Una de las películas del oeste que sigo recordando con emoción desde la infancia es Tierra de audaces, en la que Henry King ofrece una particular visión sobre las andanzas de los legendarios bandidos y pistoleros Frank y Jesse James, a los que dieron vida Henry Fonda y Tyrone Power, respectivamente. Rodado en 1939 (el mismo año que Lo que el viento se llevó), fue uno de los primeros westerns en utilizar el color -de tonalidades excepcionales- y sus buenos resultados en taquilla dieron pie a una segunda parte, La venganza de Frank James, dirigida en 1940 por Fritz Lang. El público se había quedado con ganas de ver al cobarde de Bob Ford (interpretado por el genialmente desagradable John Carradine) detenido y ajusticiado tras haber asesinado a Jesse James por la espalda y en su propia casa, y los estudios pusieron a Henry Fonda tras sus pasos para completar una de las narraciones más populares del lejano Oeste -que ya no lo era tanto a finales del siglo XIX-. El paso del tiempo, es cierto, ha dejado en evidencia el rigor histórico de sus respectivos guiones, aunque lejos de mermar la asumida calidad de ambos trabajos, la situación no hace sino propiciar un interesante debate acerca de la habilidad y de la necesidad del Hollywood clásico de construir sus propios mitos a partir de una confabulación con el público que hoy día ha desaparecido. Y una buena prueba de ello llega encarnada por la última versión sobre las andanzas de los mismos pistoleros, El asesinato de Jesse James por el cobarde Robert Ford, una muy interesante película, y muy rigurosa, que pone en evidencia la voluntad de los creadores actuales de distanciarse de los esquemas narrativos más trillados, aunque ello suponga satisfacer exclusivamente a las minorías y desviarse del concepto fundamental del cine como instrumento de entretenimiento.

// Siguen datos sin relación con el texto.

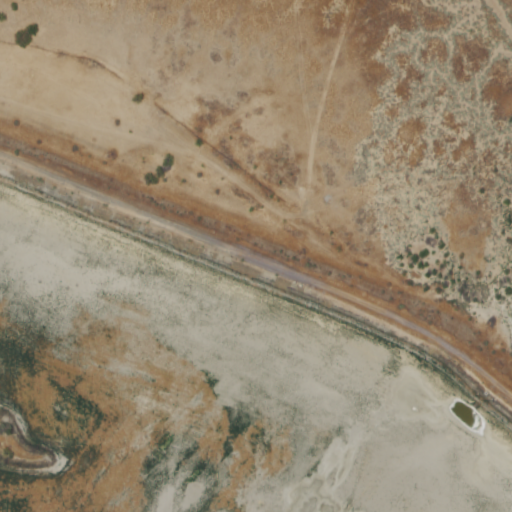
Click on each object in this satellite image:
wastewater plant: (256, 256)
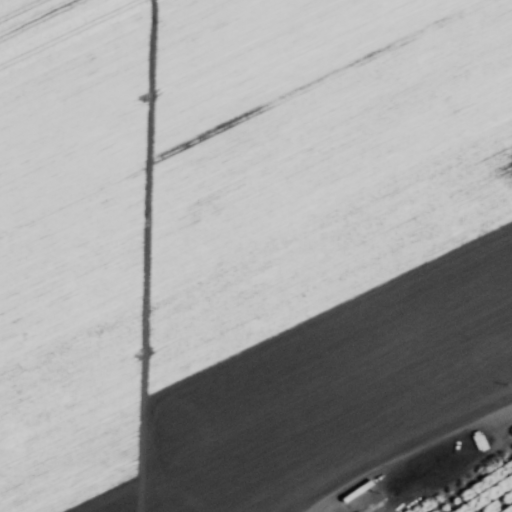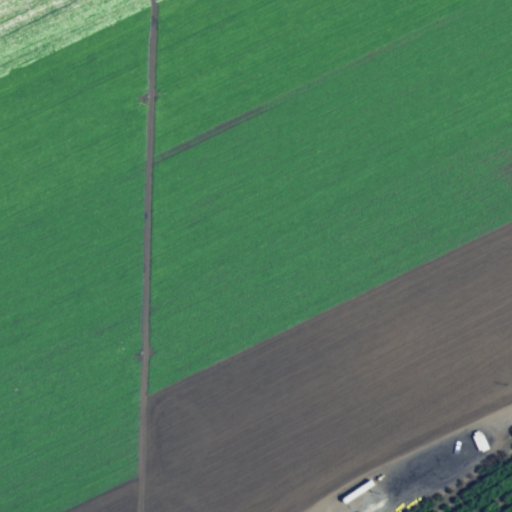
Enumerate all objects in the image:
crop: (248, 247)
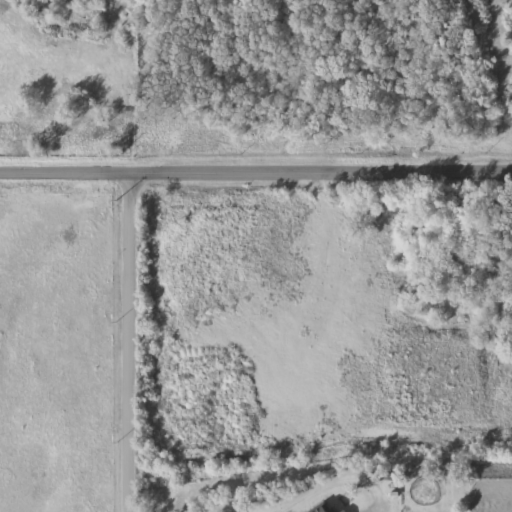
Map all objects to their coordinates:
road: (256, 173)
road: (126, 342)
road: (338, 481)
building: (322, 508)
building: (322, 508)
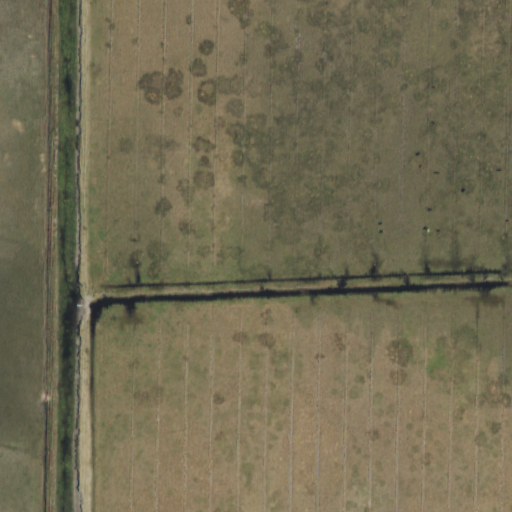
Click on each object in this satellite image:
crop: (256, 256)
crop: (271, 256)
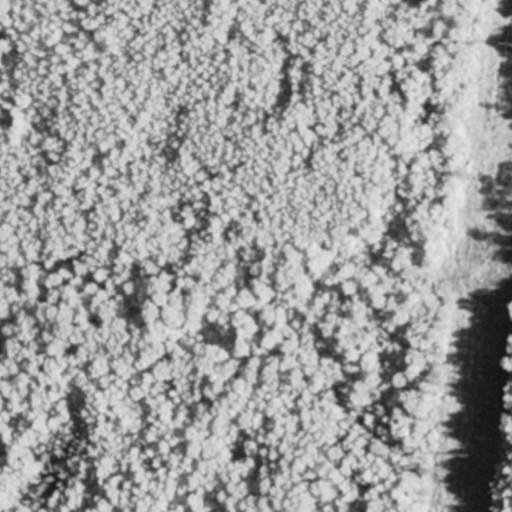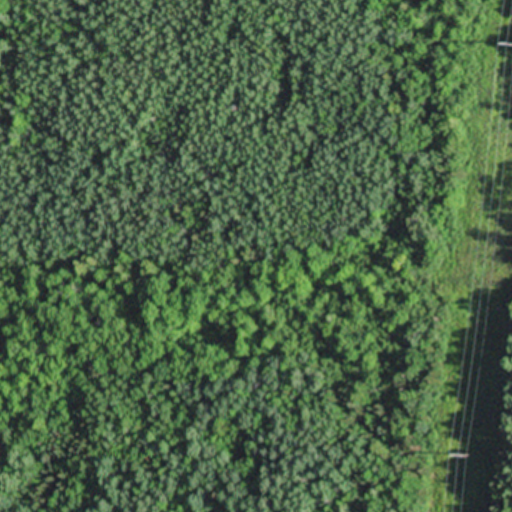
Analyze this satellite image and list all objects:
power tower: (467, 457)
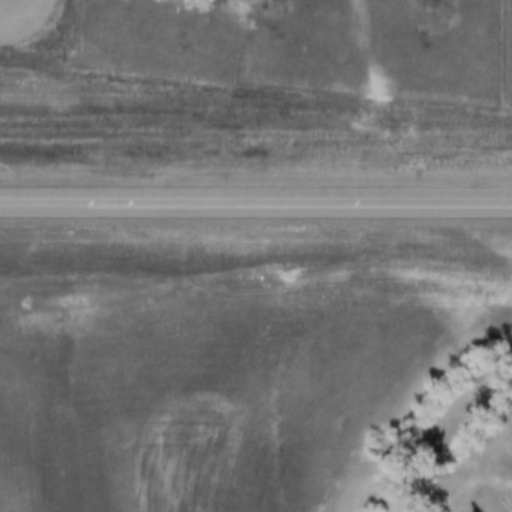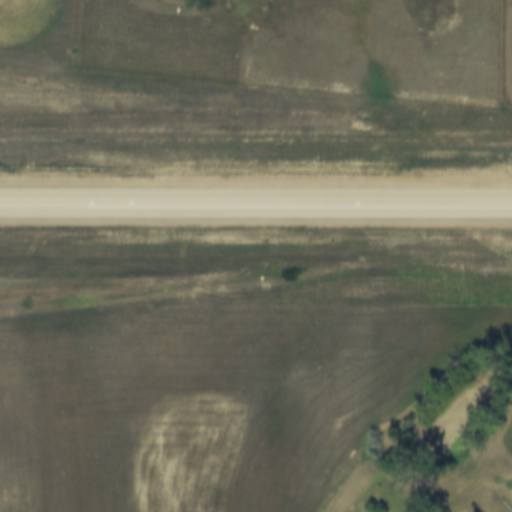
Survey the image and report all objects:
road: (40, 206)
road: (296, 206)
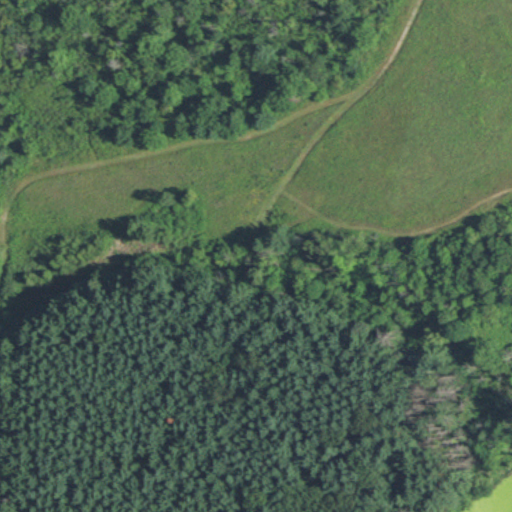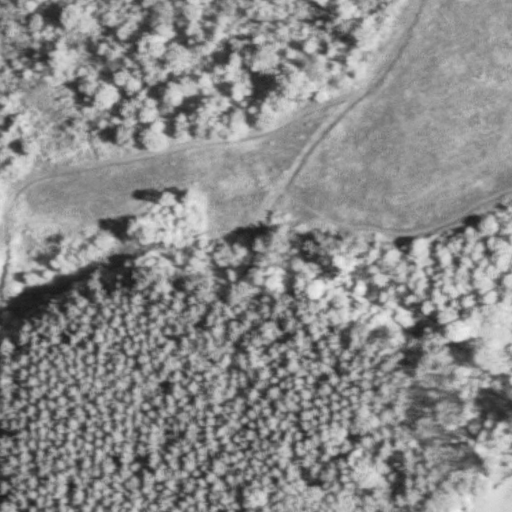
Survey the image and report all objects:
road: (393, 52)
road: (303, 156)
road: (390, 227)
road: (256, 243)
park: (255, 255)
road: (246, 273)
road: (236, 301)
road: (0, 337)
road: (4, 387)
road: (394, 411)
road: (225, 415)
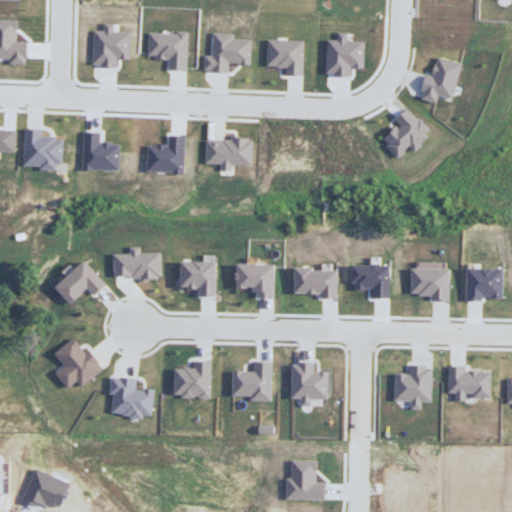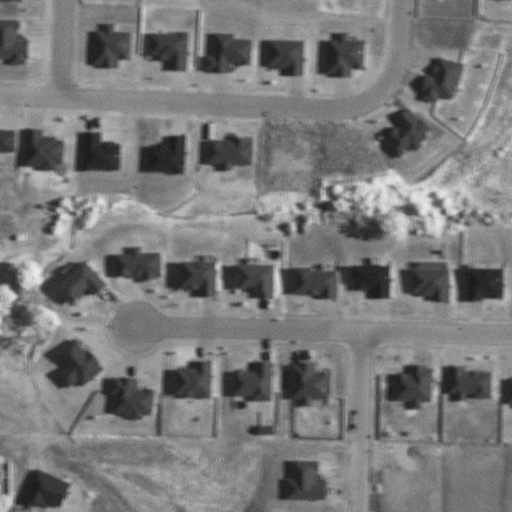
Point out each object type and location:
building: (11, 41)
building: (109, 43)
building: (167, 46)
road: (60, 48)
building: (226, 49)
building: (344, 54)
building: (284, 55)
road: (44, 61)
building: (441, 78)
road: (57, 81)
road: (225, 89)
road: (239, 104)
road: (251, 119)
building: (405, 133)
building: (6, 138)
building: (39, 150)
building: (229, 150)
building: (98, 151)
building: (163, 155)
building: (136, 262)
building: (197, 273)
building: (369, 276)
building: (256, 277)
building: (315, 278)
building: (78, 281)
building: (430, 281)
building: (482, 282)
road: (101, 326)
road: (321, 336)
road: (396, 353)
road: (356, 355)
building: (78, 370)
building: (192, 386)
building: (252, 389)
building: (307, 389)
building: (467, 389)
building: (412, 392)
building: (508, 396)
building: (129, 403)
road: (356, 424)
building: (4, 483)
building: (305, 488)
building: (410, 492)
building: (45, 495)
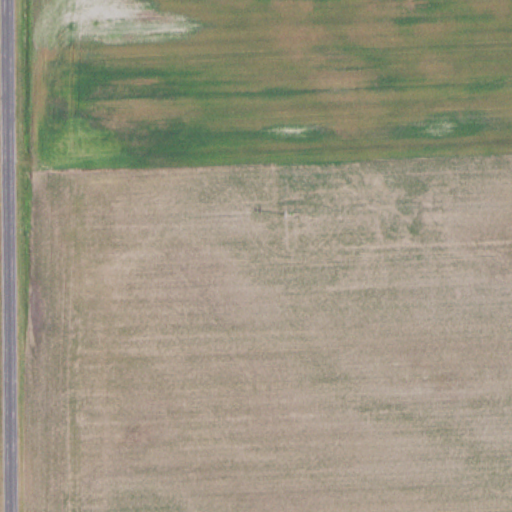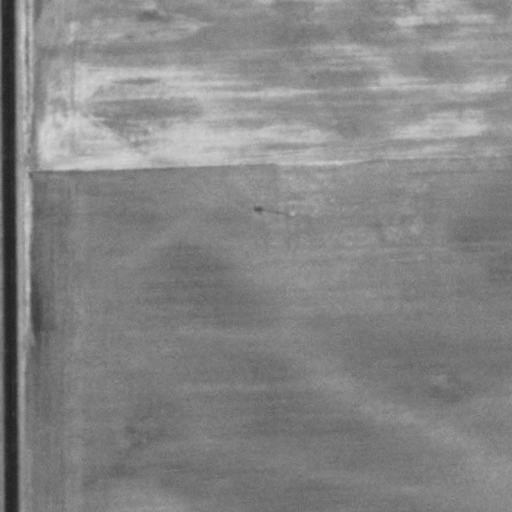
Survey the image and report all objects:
road: (10, 256)
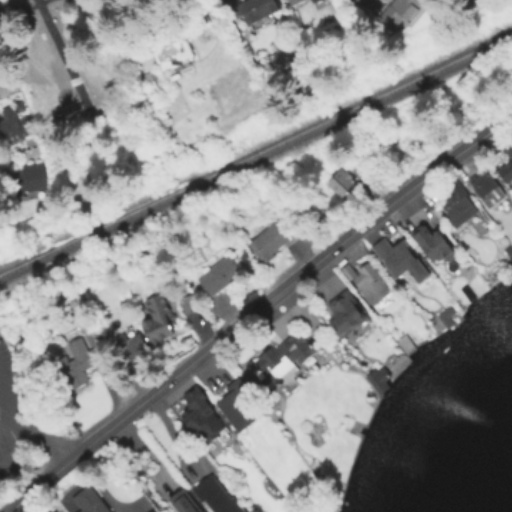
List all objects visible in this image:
building: (295, 1)
building: (298, 2)
road: (350, 3)
building: (255, 9)
building: (260, 10)
building: (404, 12)
building: (398, 13)
building: (88, 34)
building: (171, 51)
building: (173, 52)
building: (95, 85)
building: (150, 87)
building: (14, 128)
building: (15, 130)
railway: (256, 153)
building: (506, 162)
building: (506, 163)
building: (27, 179)
building: (29, 181)
building: (338, 182)
building: (484, 187)
building: (485, 188)
building: (456, 205)
building: (458, 211)
building: (266, 241)
building: (267, 242)
building: (430, 242)
building: (433, 244)
building: (399, 259)
building: (403, 259)
building: (217, 275)
building: (221, 278)
road: (292, 278)
building: (368, 282)
building: (369, 283)
building: (185, 304)
building: (185, 308)
building: (344, 313)
building: (348, 317)
building: (155, 319)
building: (160, 324)
building: (130, 345)
building: (133, 347)
building: (277, 360)
building: (78, 361)
building: (281, 362)
building: (80, 364)
building: (377, 378)
building: (236, 406)
building: (241, 410)
building: (200, 415)
building: (204, 419)
road: (8, 421)
road: (26, 428)
road: (18, 448)
road: (42, 481)
building: (214, 495)
building: (217, 497)
building: (90, 500)
building: (181, 502)
building: (184, 503)
building: (150, 510)
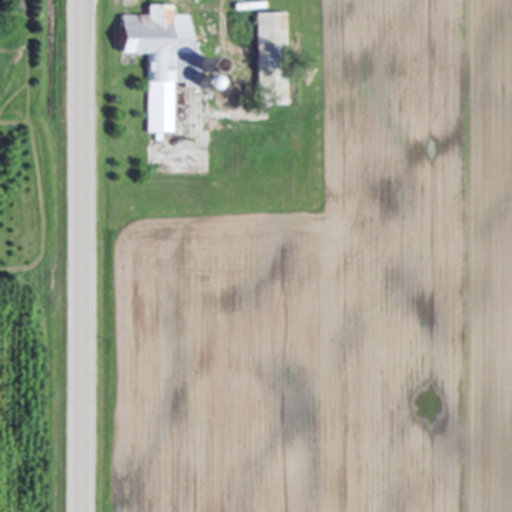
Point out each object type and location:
road: (222, 13)
building: (163, 60)
building: (273, 60)
road: (80, 256)
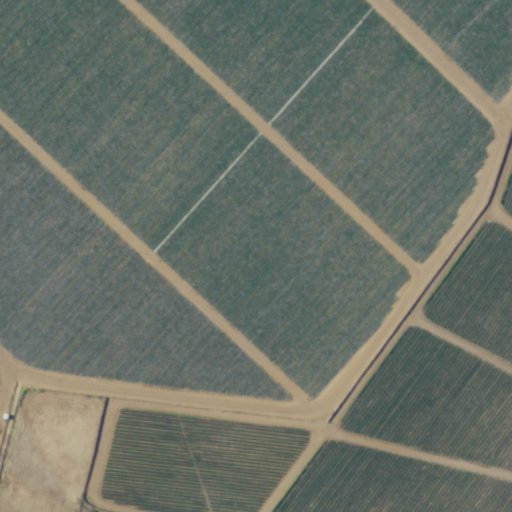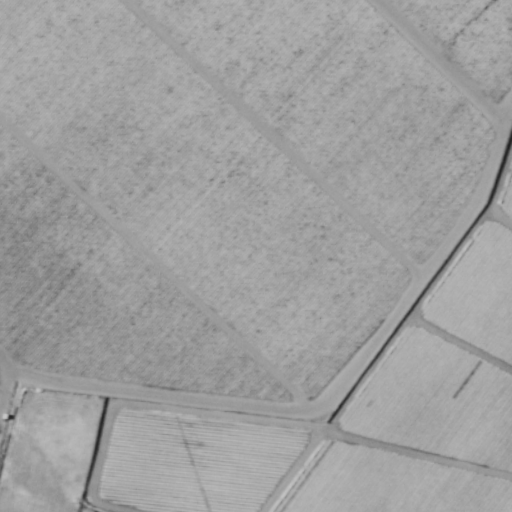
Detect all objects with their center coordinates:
crop: (229, 177)
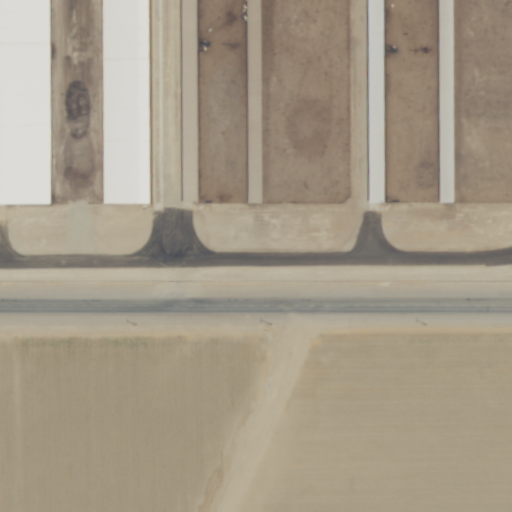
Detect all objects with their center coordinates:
crop: (255, 255)
road: (256, 301)
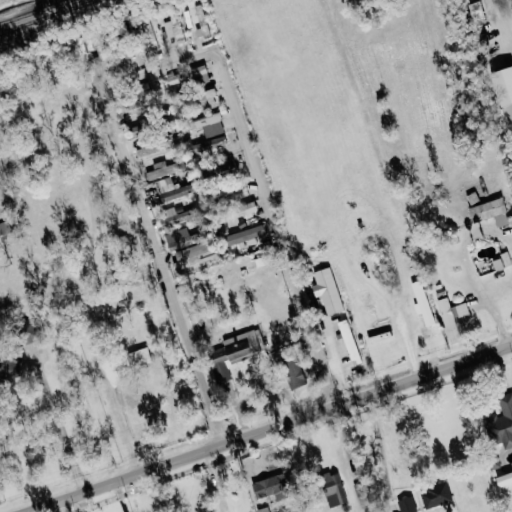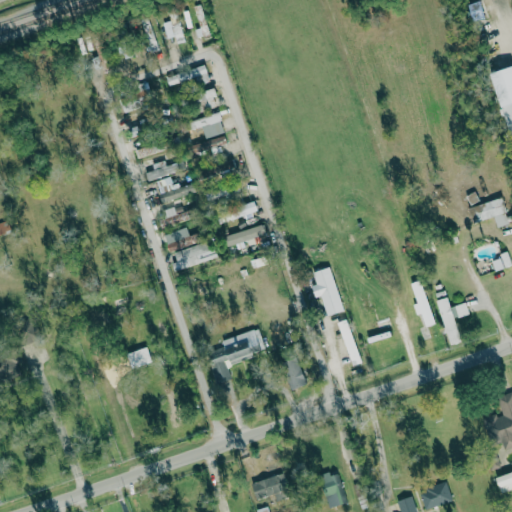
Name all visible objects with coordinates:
railway: (33, 11)
railway: (45, 15)
building: (200, 22)
building: (173, 28)
building: (148, 34)
road: (163, 71)
building: (189, 75)
building: (504, 94)
building: (208, 124)
building: (206, 145)
building: (148, 149)
building: (163, 169)
building: (221, 170)
building: (172, 191)
building: (223, 194)
building: (242, 210)
building: (491, 212)
building: (175, 218)
building: (3, 229)
building: (244, 236)
building: (180, 239)
building: (192, 255)
building: (257, 262)
building: (500, 262)
building: (326, 291)
building: (421, 303)
building: (450, 315)
building: (348, 342)
building: (243, 345)
building: (138, 357)
building: (218, 365)
building: (293, 373)
road: (54, 420)
building: (501, 422)
road: (262, 424)
road: (379, 444)
road: (214, 478)
building: (504, 481)
building: (265, 488)
building: (332, 489)
building: (435, 495)
road: (81, 500)
building: (405, 505)
building: (262, 509)
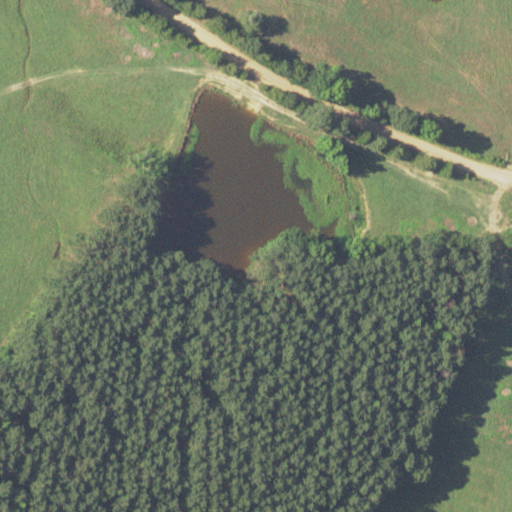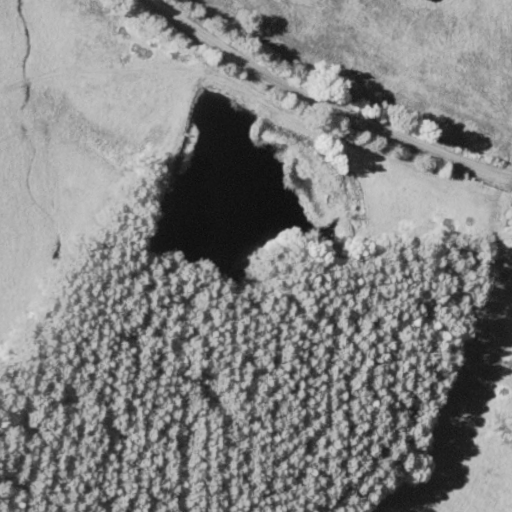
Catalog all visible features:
road: (316, 107)
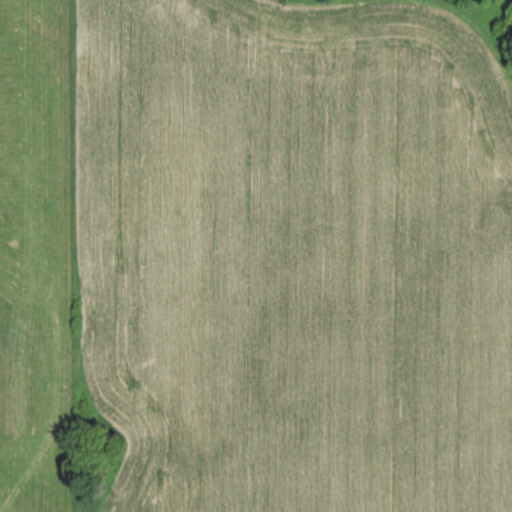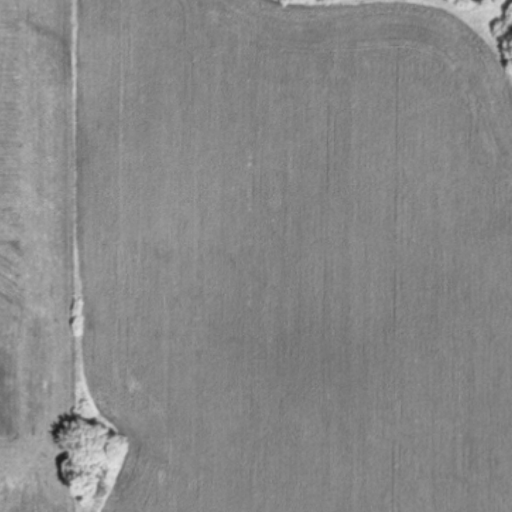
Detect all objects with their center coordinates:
crop: (253, 258)
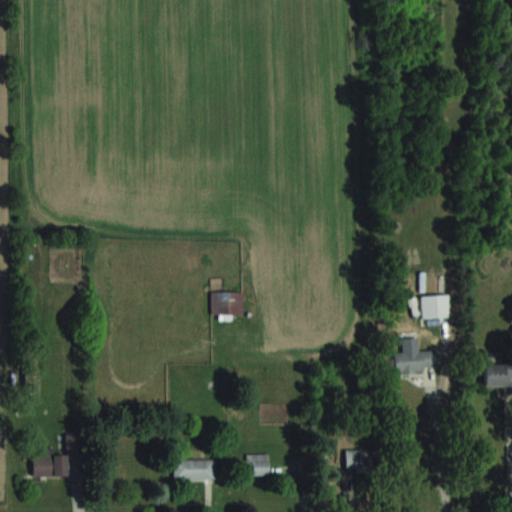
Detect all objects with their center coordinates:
crop: (197, 177)
airport: (6, 256)
building: (226, 303)
building: (433, 306)
building: (414, 359)
building: (498, 375)
road: (436, 445)
road: (507, 455)
building: (360, 460)
building: (257, 463)
building: (48, 464)
building: (193, 468)
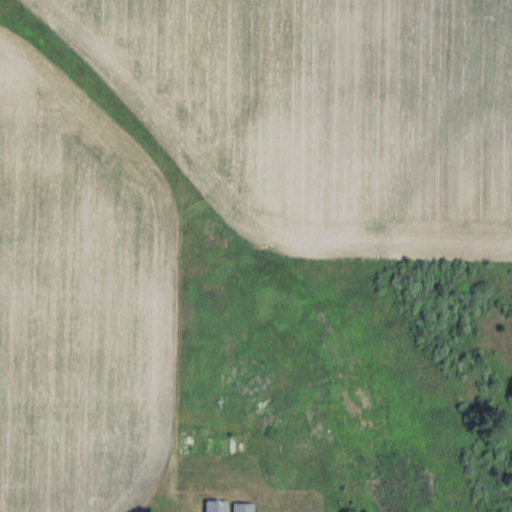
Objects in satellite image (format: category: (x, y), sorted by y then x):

Las tres películas cuentan la misma historia, salvo que las dos primeras lo hacen desde el punto de vista del espectáculo, de la afinidad con el espectador, y la tercera lo hace desde una lograda introspección a partir de datos verificables, con vocación documental, desmitificadora, y un discurso que, por otro lado, la destierra del propio género: llevan pistolas, es el oeste, pero no es una del oeste. El planteamiento de Henry King, por ejemplo, resulta proverbial a la hora de poner al espectador del lado de la pareja protagonista: los hermanos James viven apaciblemente con su madre en un pequeño rancho hasta que la compañía del ferrocarril les expropia sus tierras y los expulsa de forma prepotente. Añadan a eso que el más pequeño de los James es Tyrone Power y que la banda con la que asaltan las diferentes líneas del tren es fruto de un acto de venganza contra los opresores, y no cabrá duda de que Jesse James no se merecía tan mala fama. Aparte de eso, Tierra de audaces es de una fluidez narrativa ejemplar, reforzada desde la intensidad con que se van desarrollando las diferentes secuencias hasta el memorable final de John Carradine (su rostro lo dice todo) disparando a traición al protagonista.
La venganza de Frank James, bajo la dirección de Fritz Lang, ahonda en los mismos conceptos, incluso con leves toques de humor negro, hasta saciar al espectador con el esperado enfrentamiento entre Henry Fonda y el citado Carradine. El asesinato de Jesse James por el cobarde Robert Ford demuestra que muy poco ocurrió tal y como contaba el título anterior -ni Bob Ford tenía los desconfiados rasgos de Carradine, más bien lo contrario, ni Frank James tenía el cuerpo para persecuciones-; sin embargo, la película de Lang conserva intactos los valores de un tipo de cine que fue haciéndose grande a medida que conquistaba a más espectadores, a medida que los hacía partícipes de sus fantasías y misterios por medio de la evasión, forjando una auténtica pasión cinematográfica entre generaciones de todo el mundo de la que adolece buena parte del cine que se hace hoy día.
Tomenlo, en cualquier caso, como divagaciones o pensamientos en voz alta que me han surgido a partir de la película de Andrew Dominik (El asesinato de Jesse James...), un título que hay que afrontar con cierta calma y buena voluntad -más de dos horas y media sin apenas acción- para asumir el deleite de una propuesta muy personal que se crece a partir de la inteligente mirada de su director y la precisión de los detalles con que rodea cada secuencia y escena, desde el crujido de los suelos de madera hasta la sensacional banda sonora de Nick Cave. De Tierra de audaces -han pasado ya 70 años- sólo permanece el recuerdo y la añoranza por el viejo cine capaz de enaltecer el ánimo.